Get the Default Values for the Extra Computation Arguments

Usage

get_extra_comp_args_default(
  internal,
  paired_shap_sampling = isFALSE(internal$parameters$asymmetric),
  semi_deterministic_sampling = FALSE,
  kernelSHAP_reweighting = "on_all_cond",
  compute_sd = isFALSE(internal$parameters$exact),
  n_boot_samps = 100,
  vS_batching_method = "future",
  max_batch_size = 10,
  min_n_batches = 10,
  max_batch_cube_size = 1e+06,
  global_loss_func = NULL
)

Arguments

internal: List. Not used directly, but passed through from explain().
paired_shap_sampling: Logical. If TRUE paired versions of all sampled coalitions are also included in the computation. That is, if there are 5 features and e.g. coalitions (1,3,5) are sampled, then also coalition (2,4) is used for computing the Shapley values. This is done to reduce the variance of the Shapley value estimates. TRUE is the default and is recommended for highest accuracy. For asymmetric, FALSE is the default and the only legal value.
semi_deterministic_sampling: Logical. If FALSE (default), then we sample from all coalitions. If TRUE, the sampling of coalitions is semi-deterministic, i.e. the sampling is done in a way that ensures that coalitions that are expected to be sampled based on the number of coalitions are deterministically included such that we sample among fewer coalitions. This is done to reduce the variance of the Shapley value estimates, and corresponds to the PySHAP* strategy in the paper Olsen & Jullum (2025).
kernelSHAP_reweighting: String. How to reweight the sampling frequency weights in the kernelSHAP solution after sampling. The aim of this is to reduce the randomness and thereby the variance of the Shapley value estimates. The options are one of 'none', 'on_N', 'on_all', 'on_all_cond' (default). 'none' means no reweighting, i.e. the sampling frequency weights are used as is. 'on_N' means the sampling frequencies are averaged over all coalitions with the same original sampling probabilities. 'on_all' means the original sampling probabilities are used for all coalitions. 'on_all_cond' means the original sampling probabilities are used for all coalitions, while adjusting for the probability that they are sampled at least once. 'on_all_cond' is preferred as it performs the best in simulation studies, see Olsen & Jullum (2025).
compute_sd: Logical. Whether to estimate the standard deviations of the Shapley value estimates. This is TRUE whenever sampling based kernelSHAP is applied (either iteratively or with a fixed number of coalitions).
n_boot_samps: Integer.

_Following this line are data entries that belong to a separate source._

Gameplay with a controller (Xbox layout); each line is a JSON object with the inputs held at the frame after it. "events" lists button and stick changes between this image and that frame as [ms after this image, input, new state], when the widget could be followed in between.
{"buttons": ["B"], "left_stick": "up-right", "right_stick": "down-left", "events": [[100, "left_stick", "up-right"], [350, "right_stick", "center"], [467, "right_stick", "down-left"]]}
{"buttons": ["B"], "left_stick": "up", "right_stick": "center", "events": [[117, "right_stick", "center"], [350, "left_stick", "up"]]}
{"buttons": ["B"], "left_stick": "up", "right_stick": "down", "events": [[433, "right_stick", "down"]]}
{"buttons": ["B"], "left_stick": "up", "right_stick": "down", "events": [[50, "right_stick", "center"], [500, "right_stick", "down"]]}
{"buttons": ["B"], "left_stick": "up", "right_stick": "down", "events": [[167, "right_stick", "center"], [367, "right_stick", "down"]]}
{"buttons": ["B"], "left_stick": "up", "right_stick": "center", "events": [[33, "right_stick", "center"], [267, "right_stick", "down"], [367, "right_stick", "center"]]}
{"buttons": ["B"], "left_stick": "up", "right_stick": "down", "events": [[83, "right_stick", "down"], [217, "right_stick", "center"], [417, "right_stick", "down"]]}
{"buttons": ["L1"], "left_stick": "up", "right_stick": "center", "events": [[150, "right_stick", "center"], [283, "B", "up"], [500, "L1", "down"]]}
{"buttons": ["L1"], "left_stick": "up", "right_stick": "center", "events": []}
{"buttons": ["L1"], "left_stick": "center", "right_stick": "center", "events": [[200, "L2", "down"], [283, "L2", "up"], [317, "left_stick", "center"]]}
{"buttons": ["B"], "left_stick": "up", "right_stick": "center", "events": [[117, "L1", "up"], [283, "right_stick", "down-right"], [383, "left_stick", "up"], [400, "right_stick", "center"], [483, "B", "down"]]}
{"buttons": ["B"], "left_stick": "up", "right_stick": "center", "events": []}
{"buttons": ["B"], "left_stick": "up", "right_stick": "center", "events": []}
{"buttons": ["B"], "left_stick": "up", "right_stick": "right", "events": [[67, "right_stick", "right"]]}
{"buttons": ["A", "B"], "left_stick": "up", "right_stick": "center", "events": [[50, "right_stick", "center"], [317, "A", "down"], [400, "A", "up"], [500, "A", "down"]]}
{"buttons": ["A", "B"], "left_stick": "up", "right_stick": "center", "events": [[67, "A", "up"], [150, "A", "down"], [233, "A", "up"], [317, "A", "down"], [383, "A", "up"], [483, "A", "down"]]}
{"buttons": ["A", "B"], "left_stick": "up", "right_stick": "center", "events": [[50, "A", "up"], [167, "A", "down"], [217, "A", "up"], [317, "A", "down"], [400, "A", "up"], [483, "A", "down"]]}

The number of bootstrapped samples (i.e. samples with replacement) from the set of all coalitions used to estimate the standard deviations of the Shapley value estimates.
vS_batching_method: String. The method used to perform batch computing of vS. "future" (default), utilizes future.apply::future_apply (via the future::future package), enabling parallelized computation and progress updates via progressr::progressr. Alternatively, "forloop" can be used for straightforward sequential computation, which is mainly useful for package development and debugging purposes.
max_batch_size: Integer. The maximum number of coalitions to estimate simultaneously within each iteration. A larger number requires more memory, but may have a slight computational advantage.
min_n_batches: Integer. The minimum number of batches to split the computation into within each iteration. Larger numbers give more frequent progress updates. If parallelization is applied, this should be set no smaller than the number of parallel workers.
max_batch_cube_size: Numeric. The largest number of elements allowed in the dense per-batch array built by the gaussian, copula and empirical approaches. For gaussian and copula this array has a total of n_MC_samples * n_explain * coalitions_per_batch * n_features elements, while for empirical it is the distance array with n_train * n_explain * coalitions_per_batch elements. When a batch would exceed this, the batch size is automatically reduced (i.e. more batches are used) and a message is given. The default 1e6 keeps peak memory modest and tends to reduce runtime in high-dimensional settings, while staying far below the 32-bit indexing limit of the underlying RcppArmadillo arrays (which fails with Cube::init(): requested size is too large). Raise it to allow larger batches, or lower it to use even smaller ones.
global_loss_func: Function or NULL. Only used when scope = "global" (i.e. when computing SAGE values). The loss function used to measure the model loss when computing the SAGE values. Must take two arguments, the true response and the model prediction (in that order), and return a single numeric loss value. If NULL (default), logistic (cross-entropy) loss is used for binary responses (values in 0/1) and mean squared error loss otherwise.

Value

A list with the default values for the extra computation arguments.

References

Olsen, L. H. B., & Jullum, M. (2025). Improving the Weighting Strategy in KernelSHAP. In World Conference on Explainable Artificial Intelligence (pp. 194-218). Springer.

Author

Martin Jullum